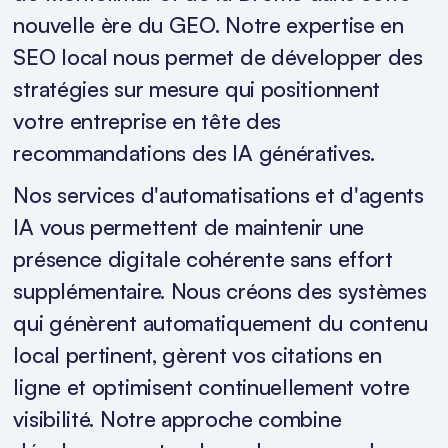
nouvelle ère du GEO. Notre expertise en
SEO local nous permet de développer des
stratégies sur mesure qui positionnent
votre entreprise en tête des
recommandations des IA génératives.
Nos services d'automatisations et d'agents
IA vous permettent de maintenir une
présence digitale cohérente sans effort
supplémentaire. Nous créons des systèmes
qui génèrent automatiquement du contenu
local pertinent, gèrent vos citations en
ligne et optimisent continuellement votre
visibilité. Notre approche combine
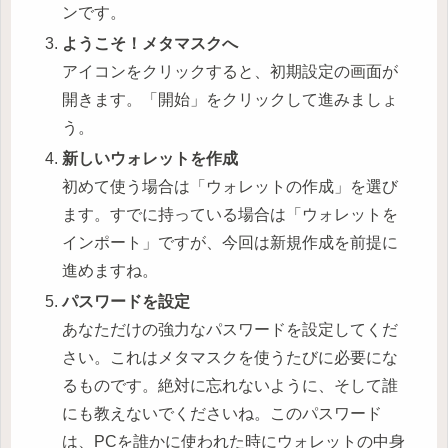
ンです。
ようこそ！メタマスクへ
アイコンをクリックすると、初期設定の画面が
開きます。「開始」をクリックして進みましょ
う。
新しいウォレットを作成
初めて使う場合は「ウォレットの作成」を選び
ます。すでに持っている場合は「ウォレットを
インポート」ですが、今回は新規作成を前提に
進めますね。
パスワードを設定
あなただけの強力なパスワードを設定してくだ
さい。これはメタマスクを使うたびに必要にな
るものです。絶対に忘れないように、そして誰
にも教えないでくださいね。このパスワード
は、PCを誰かに使われた時にウォレットの中身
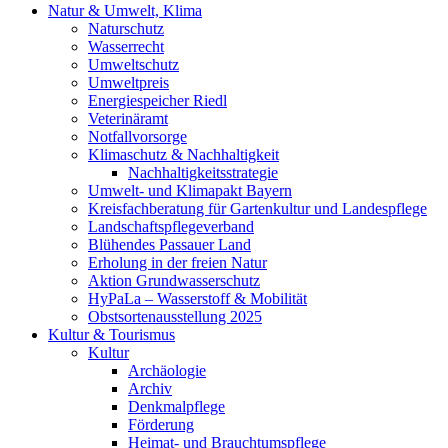
Natur & Umwelt, Klima
Naturschutz
Wasserrecht
Umweltschutz
Umweltpreis
Energiespeicher Riedl
Veterinäramt
Notfallvorsorge
Klimaschutz & Nachhaltigkeit
Nachhaltigkeitsstrategie
Umwelt- und Klimapakt Bayern
Kreisfachberatung für Gartenkultur und Landespflege
Landschaftspflegeverband
Blühendes Passauer Land
Erholung in der freien Natur
Aktion Grundwasserschutz
HyPaLa – Wasserstoff & Mobilität
Obstsortenausstellung 2025
Kultur & Tourismus
Kultur
Archäologie
Archiv
Denkmalpflege
Förderung
Heimat- und Brauchtumspflege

--

## Problem statement:
Return exactly the lines above, from the one with "qui génèrent automatiquement du contenu" up to and including the one with "Klimaschutz & Nachhaltigkeit", and include no pictures.

## Answer to the problem:
qui génèrent automatiquement du contenu
local pertinent, gèrent vos citations en
ligne et optimisent continuellement votre
visibilité. Notre approche combine
ンです。
ようこそ！メタマスクへ
アイコンをクリックすると、初期設定の画面が
開きます。「開始」をクリックして進みましょ
う。
新しいウォレットを作成
初めて使う場合は「ウォレットの作成」を選び
ます。すでに持っている場合は「ウォレットを
インポート」ですが、今回は新規作成を前提に
進めますね。
パスワードを設定
あなただけの強力なパスワードを設定してくだ
さい。これはメタマスクを使うたびに必要にな
るものです。絶対に忘れないように、そして誰
にも教えないでくださいね。このパスワード
は、PCを誰かに使われた時にウォレットの中身
Natur & Umwelt, Klima
Naturschutz
Wasserrecht
Umweltschutz
Umweltpreis
Energiespeicher Riedl
Veterinäramt
Notfallvorsorge
Klimaschutz & Nachhaltigkeit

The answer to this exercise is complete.